Although BannerWeb is a system used by colleges across the country, UR only pays for a database that can accommodate approximately 3,000 students. The system crashed when 3,300 registration sessions began, Basel Arafat, a sophomore majoring in computer science, said.

It is likely that these 2,400 extra sessions were only created by around a dozen students, Arafat said.

“I actually spoke to someone from information services," Arafat said. "It wasn’t 100 kids who did that. It was only about 20 people who ruined it for everybody."

These 20 people used a simple computer code that processed registration for them, Arafat explained. The code runs by the nanosecond and, if detected, the code will continue to log in each time the system kicks it out, Arafat said.

“The system tracks these inhuman activities and once it finds out that there is inhuman activity — since everything is done in nanoseconds — it will find out this is a computer action," Arafat said. "Their method of stopping this action is basically by making everybody jammed out, so they will filter out which is the computer and which is not the computer.”
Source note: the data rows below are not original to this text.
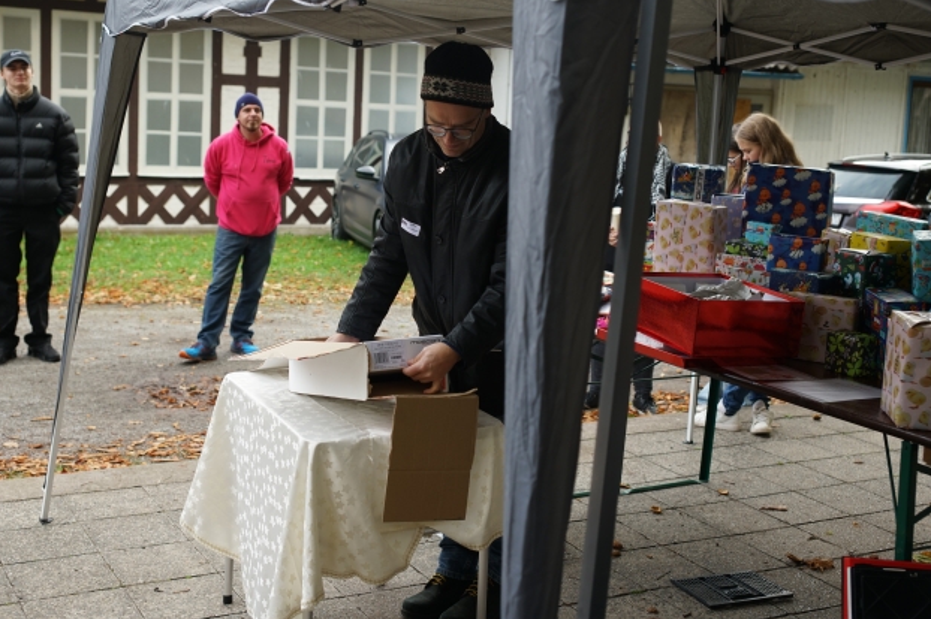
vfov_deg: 29.8
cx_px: 425
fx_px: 1163
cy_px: 272
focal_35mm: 45
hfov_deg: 43.6
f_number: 4
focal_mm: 40
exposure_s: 1/200
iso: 400
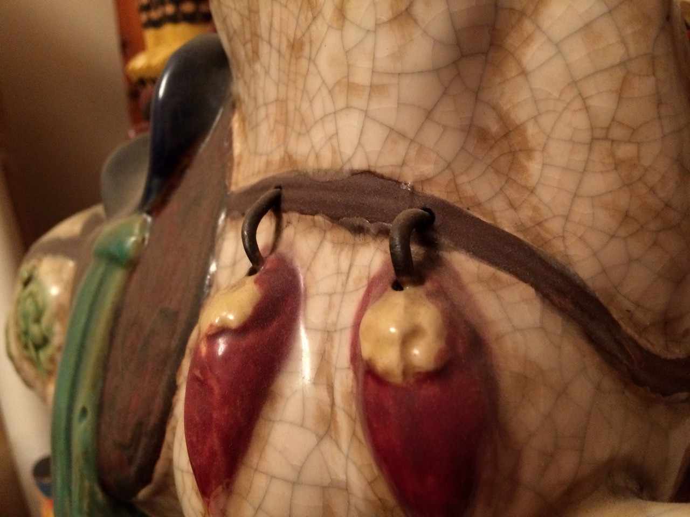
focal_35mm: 29
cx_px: 345
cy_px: 258
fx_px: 578
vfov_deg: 48.2
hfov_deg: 61.7
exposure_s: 1/15
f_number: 2.2
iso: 320
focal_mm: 4.15
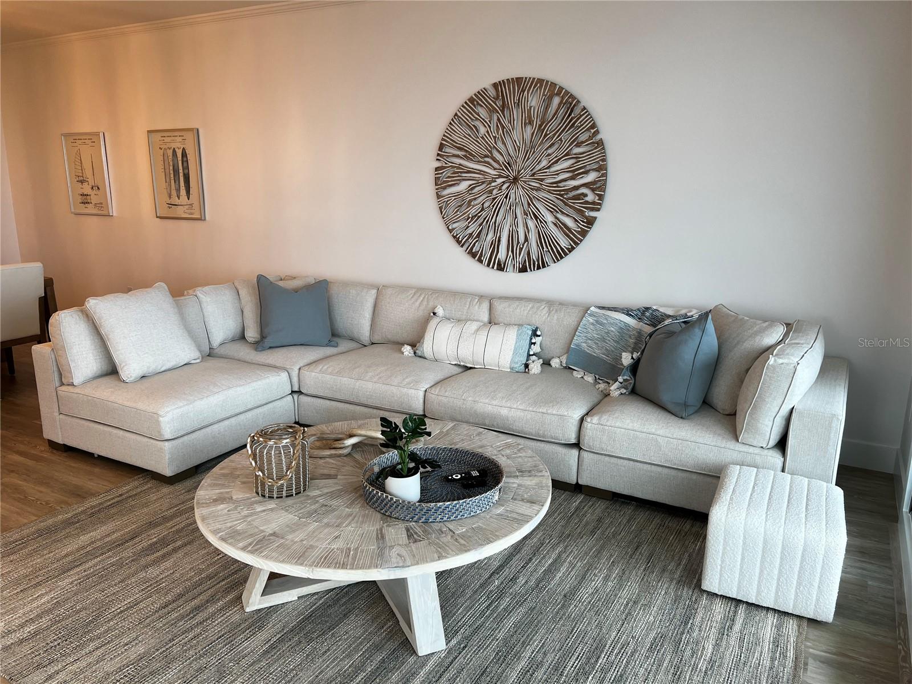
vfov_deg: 53.1
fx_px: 685
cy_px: 342
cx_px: 456
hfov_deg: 67.3
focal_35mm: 26
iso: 64
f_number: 1.5
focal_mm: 5.7
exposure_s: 1/120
The code itself is simple, Arafat said. It is approximately 200 lines long and can be found on coding websites all over the Internet.

“It’s not even hacking, so it won’t be a crime," Arafat said. "Basically, it’s only an honor code violation."

Hacking or not, the students who did this are at risk of facing consequence.

It remains unclear whether UR’s Honor Council will investigate, but it would be fairly easy to determine which students are responsible, because each computer has a unique service code, Arafat said.